Up to 60 Sri Lankan Tamils are being deported from the UK on an overnight charter flight, despite warnings they may face torture on their return.
UK officials say those being sent back include failed asylum seekers and visa overstayers.
The flight departed from the UK late on Wednesday, despite last-minute legal pleas against the deportation.
The Sri Lankan government says those being sent back will not be mistreated.
Presidential adviser Rajiva Wijesinha said Britain itself had established that returnees would not be tortured.
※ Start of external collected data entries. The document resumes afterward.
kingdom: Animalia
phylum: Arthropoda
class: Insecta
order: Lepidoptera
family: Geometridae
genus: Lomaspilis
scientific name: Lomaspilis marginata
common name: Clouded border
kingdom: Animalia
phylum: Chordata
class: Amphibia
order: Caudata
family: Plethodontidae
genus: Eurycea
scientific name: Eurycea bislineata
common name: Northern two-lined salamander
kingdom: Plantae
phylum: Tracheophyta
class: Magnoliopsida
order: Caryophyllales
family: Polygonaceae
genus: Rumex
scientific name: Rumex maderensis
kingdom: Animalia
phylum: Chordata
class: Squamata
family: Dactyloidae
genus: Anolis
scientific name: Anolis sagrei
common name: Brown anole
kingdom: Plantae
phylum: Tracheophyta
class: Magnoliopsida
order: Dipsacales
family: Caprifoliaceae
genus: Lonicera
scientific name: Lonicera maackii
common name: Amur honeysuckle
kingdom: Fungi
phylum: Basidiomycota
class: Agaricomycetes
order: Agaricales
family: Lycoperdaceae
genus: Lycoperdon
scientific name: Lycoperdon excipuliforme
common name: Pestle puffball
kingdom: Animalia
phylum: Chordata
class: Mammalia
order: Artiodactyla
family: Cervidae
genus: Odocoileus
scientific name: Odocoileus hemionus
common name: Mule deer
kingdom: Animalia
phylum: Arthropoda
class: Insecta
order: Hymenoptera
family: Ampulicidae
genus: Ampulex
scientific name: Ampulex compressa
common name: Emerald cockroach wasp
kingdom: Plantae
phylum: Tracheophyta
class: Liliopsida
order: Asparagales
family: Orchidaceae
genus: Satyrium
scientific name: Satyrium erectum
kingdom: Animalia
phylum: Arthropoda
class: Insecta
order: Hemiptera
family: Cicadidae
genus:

He said most of those being deported were economic migrants.
Britain says that unless a Sri Lankan Tamil was a high-level activist with the separatist Tamil Tiger rebel group, he or she is unlikely to be targeted on returning to Sri Lanka.
But human rights groups such as Freedom from Torture and Human Rights Watch argue that Tamil people either linked or perceived to be linked to the Tigers – at any level – are at risk if they return.
One Tamil man due to be sent back told the BBC: "Instead of getting killed there I would far rather commit suicide in the UK."
The man, who asked not to be named, said that he would be singled out by the authorities because his uncle was a well-known Tamil Tiger rebel. He said that he had never been a member of the group, although he did run errands and was a courier on their behalf.
"The Tamil Tigers during the war were seen to be a movement representing legitimate Tamil aspirations and grievances," he said.
A man now on his second asylum application in Britain said he was beaten, deprived of sleep and almost suffocated in polythene and petrol by the Sri Lankan police, the BBC’s Charles Haviland in Colombo reports.
The UK Border Agency says the removal of a person only happens where it is satisfied that he or she has no protection needs.